— INFORMATION GIVEN —
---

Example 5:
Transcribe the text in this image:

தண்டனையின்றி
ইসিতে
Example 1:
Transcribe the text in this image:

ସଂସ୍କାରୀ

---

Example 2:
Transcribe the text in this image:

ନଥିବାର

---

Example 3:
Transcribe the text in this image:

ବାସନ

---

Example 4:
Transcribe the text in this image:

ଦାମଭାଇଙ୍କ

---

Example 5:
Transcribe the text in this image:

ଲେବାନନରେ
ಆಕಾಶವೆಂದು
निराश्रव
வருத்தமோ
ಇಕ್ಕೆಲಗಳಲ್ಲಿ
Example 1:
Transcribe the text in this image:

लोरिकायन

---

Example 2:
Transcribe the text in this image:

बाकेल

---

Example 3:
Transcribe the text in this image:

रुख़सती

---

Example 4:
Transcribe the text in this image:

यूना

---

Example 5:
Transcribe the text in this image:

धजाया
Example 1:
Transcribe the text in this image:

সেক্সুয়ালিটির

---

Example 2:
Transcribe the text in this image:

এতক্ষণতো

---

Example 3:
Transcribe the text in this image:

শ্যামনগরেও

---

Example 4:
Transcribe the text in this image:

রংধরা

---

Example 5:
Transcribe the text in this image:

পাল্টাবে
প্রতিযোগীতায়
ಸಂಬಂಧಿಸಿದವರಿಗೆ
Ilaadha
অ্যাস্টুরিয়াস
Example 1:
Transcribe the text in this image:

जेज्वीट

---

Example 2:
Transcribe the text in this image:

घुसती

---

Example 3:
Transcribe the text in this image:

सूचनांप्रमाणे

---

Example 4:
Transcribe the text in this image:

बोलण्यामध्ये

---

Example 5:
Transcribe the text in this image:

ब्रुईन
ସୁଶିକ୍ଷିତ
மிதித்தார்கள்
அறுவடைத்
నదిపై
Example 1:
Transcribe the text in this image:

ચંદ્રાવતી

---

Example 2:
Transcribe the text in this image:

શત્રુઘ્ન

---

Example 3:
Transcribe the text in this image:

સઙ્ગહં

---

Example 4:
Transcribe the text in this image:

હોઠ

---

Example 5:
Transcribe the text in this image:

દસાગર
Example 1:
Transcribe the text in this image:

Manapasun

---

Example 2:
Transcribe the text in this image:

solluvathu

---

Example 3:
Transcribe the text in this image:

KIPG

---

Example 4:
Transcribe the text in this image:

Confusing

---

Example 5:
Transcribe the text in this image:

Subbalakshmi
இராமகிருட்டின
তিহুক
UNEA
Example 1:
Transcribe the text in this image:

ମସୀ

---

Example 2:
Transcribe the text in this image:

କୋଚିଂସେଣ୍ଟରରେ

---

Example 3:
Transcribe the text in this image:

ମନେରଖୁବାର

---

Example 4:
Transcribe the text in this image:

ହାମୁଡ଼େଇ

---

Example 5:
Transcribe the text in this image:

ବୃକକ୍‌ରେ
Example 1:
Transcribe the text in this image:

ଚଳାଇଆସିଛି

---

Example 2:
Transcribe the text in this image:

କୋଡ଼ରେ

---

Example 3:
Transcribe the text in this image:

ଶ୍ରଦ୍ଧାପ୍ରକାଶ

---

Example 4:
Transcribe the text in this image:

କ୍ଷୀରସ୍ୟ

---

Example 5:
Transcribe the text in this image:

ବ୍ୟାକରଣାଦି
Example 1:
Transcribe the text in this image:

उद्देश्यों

— PROBLEM TO WORK ON —
Repeat back the material above verbatim, including every line.

— ANSWER TO THIS EXERCISE —
---

Example 5:
Transcribe the text in this image:

தண்டனையின்றி
ইসিতে
Example 1:
Transcribe the text in this image:

ସଂସ୍କାରୀ

---

Example 2:
Transcribe the text in this image:

ନଥିବାର

---

Example 3:
Transcribe the text in this image:

ବାସନ

---

Example 4:
Transcribe the text in this image:

ଦାମଭାଇଙ୍କ

---

Example 5:
Transcribe the text in this image:

ଲେବାନନରେ
ಆಕಾಶವೆಂದು
निराश्रव
வருத்தமோ
ಇಕ್ಕೆಲಗಳಲ್ಲಿ
Example 1:
Transcribe the text in this image:

लोरिकायन

---

Example 2:
Transcribe the text in this image:

बाकेल

---

Example 3:
Transcribe the text in this image:

रुख़सती

---

Example 4:
Transcribe the text in this image:

यूना

---

Example 5:
Transcribe the text in this image:

धजाया
Example 1:
Transcribe the text in this image:

সেক্সুয়ালিটির

---

Example 2:
Transcribe the text in this image:

এতক্ষণতো

---

Example 3:
Transcribe the text in this image:

শ্যামনগরেও

---

Example 4:
Transcribe the text in this image:

রংধরা

---

Example 5:
Transcribe the text in this image:

পাল্টাবে
প্রতিযোগীতায়
ಸಂಬಂಧಿಸಿದವರಿಗೆ
Ilaadha
অ্যাস্টুরিয়াস
Example 1:
Transcribe the text in this image:

जेज्वीट

---

Example 2:
Transcribe the text in this image:

घुसती

---

Example 3:
Transcribe the text in this image:

सूचनांप्रमाणे

---

Example 4:
Transcribe the text in this image:

बोलण्यामध्ये

---

Example 5:
Transcribe the text in this image:

ब्रुईन
ସୁଶିକ୍ଷିତ
மிதித்தார்கள்
அறுவடைத்
నదిపై
Example 1:
Transcribe the text in this image:

ચંદ્રાવતી

---

Example 2:
Transcribe the text in this image:

શત્રુઘ્ન

---

Example 3:
Transcribe the text in this image:

સઙ્ગહં

---

Example 4:
Transcribe the text in this image:

હોઠ

---

Example 5:
Transcribe the text in this image:

દસાગર
Example 1:
Transcribe the text in this image:

Manapasun

---

Example 2:
Transcribe the text in this image:

solluvathu

---

Example 3:
Transcribe the text in this image:

KIPG

---

Example 4:
Transcribe the text in this image:

Confusing

---

Example 5:
Transcribe the text in this image:

Subbalakshmi
இராமகிருட்டின
তিহুক
UNEA
Example 1:
Transcribe the text in this image:

ମସୀ

---

Example 2:
Transcribe the text in this image:

କୋଚିଂସେଣ୍ଟରରେ

---

Example 3:
Transcribe the text in this image:

ମନେରଖୁବାର

---

Example 4:
Transcribe the text in this image:

ହାମୁଡ଼େଇ

---

Example 5:
Transcribe the text in this image:

ବୃକକ୍‌ରେ
Example 1:
Transcribe the text in this image:

ଚଳାଇଆସିଛି

---

Example 2:
Transcribe the text in this image:

କୋଡ଼ରେ

---

Example 3:
Transcribe the text in this image:

ଶ୍ରଦ୍ଧାପ୍ରକାଶ

---

Example 4:
Transcribe the text in this image:

କ୍ଷୀରସ୍ୟ

---

Example 5:
Transcribe the text in this image:

ବ୍ୟାକରଣାଦି
Example 1:
Transcribe the text in this image:

उद्देश्यों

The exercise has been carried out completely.